If that’s war, what would surrender look like?

Meanwhile, Republican zealots apparently feel that if they can’t cut 0.04 percent of the budget in the next few days they’d rathershut down the government. The party’s presidential candidates boast that a 10-to-1 ratio of spending cuts to tax increases isn’t good enough on a long-term debt deal — even though we’re about to double the number of seniors on Social Security and Medicare.

Why should we have to choose between timid half-measures and anti-tax fanaticism? Why doesn’t the president propose measures equal to the scale of our challenges? Why can’t Republicans acknowledge demography or math?
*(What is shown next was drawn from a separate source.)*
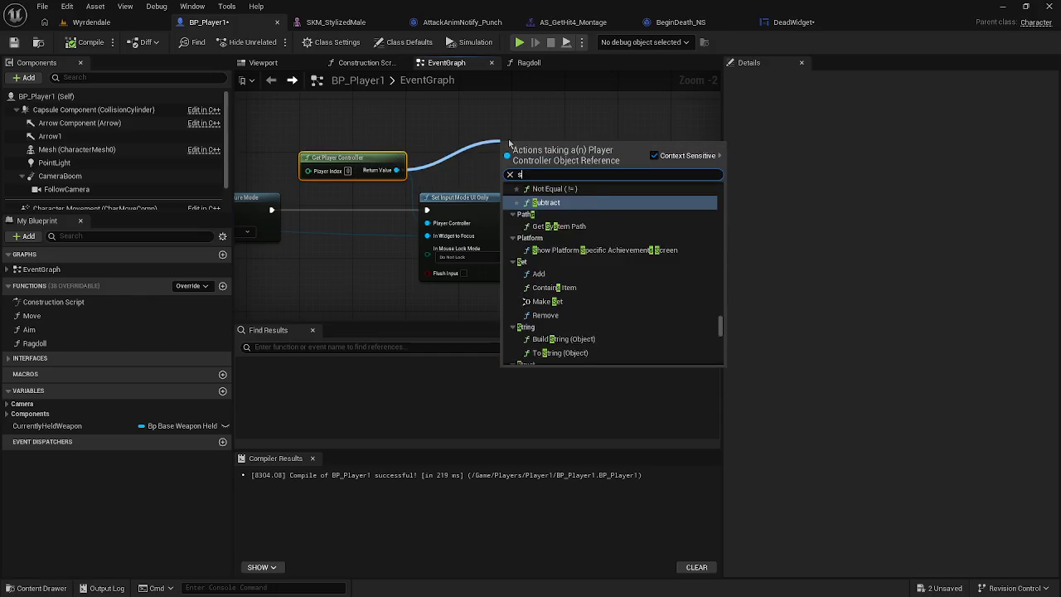
{"action": "type", "text": "how mouse"}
Seriously?!  Just maybe, maybe, the fact that Democrats offer “timid half measures” is because they are sharing the powers of government that wants to shut down government over 0.04% of the budget and rejects even a 10-1 ratio of spending cuts to tax increases? The pox on both their houses is especially absurd given what Miller himself lays out.  Basically, he admits that Congressional Republicans are radical nuts and that Obama has some generally good ideas but isn’t taking them far enough.  Maybe instead of a third party what we need is a sane Republican party.   Miller links to a long column of his where he lays out his “radical centrist” vision.  First item on the agenda: cut taxes now, thereby running up deficits, to get the economy growing again.  After that, we can worry about longer-term deficits.  Hmmmmm.  If only one of our current major parties were offering something like this.  Does Miller even read the newspaper?!  Another item: do more to reign in Medicare costs.  Hmmm.  If only one party had passed legislation– over vicious opposition to “Medicare cuts”– that actually does this.

Sure, there’s a few things on Miller’s full list that liberals might mildly object to (or that just don’t make nearly as much sense as Miller thinks, i.e., raising the Medicare eligibility age)– as opposed to the virulent objections from conservatives over the call for raising taxes.   In the end, though, it mostly strikes me that what Miller wants is not so much a new third party, but a Republican party which is actually reasonable enough to reach common-sense compromises with Democrats.  Sadly, such a party does not exist.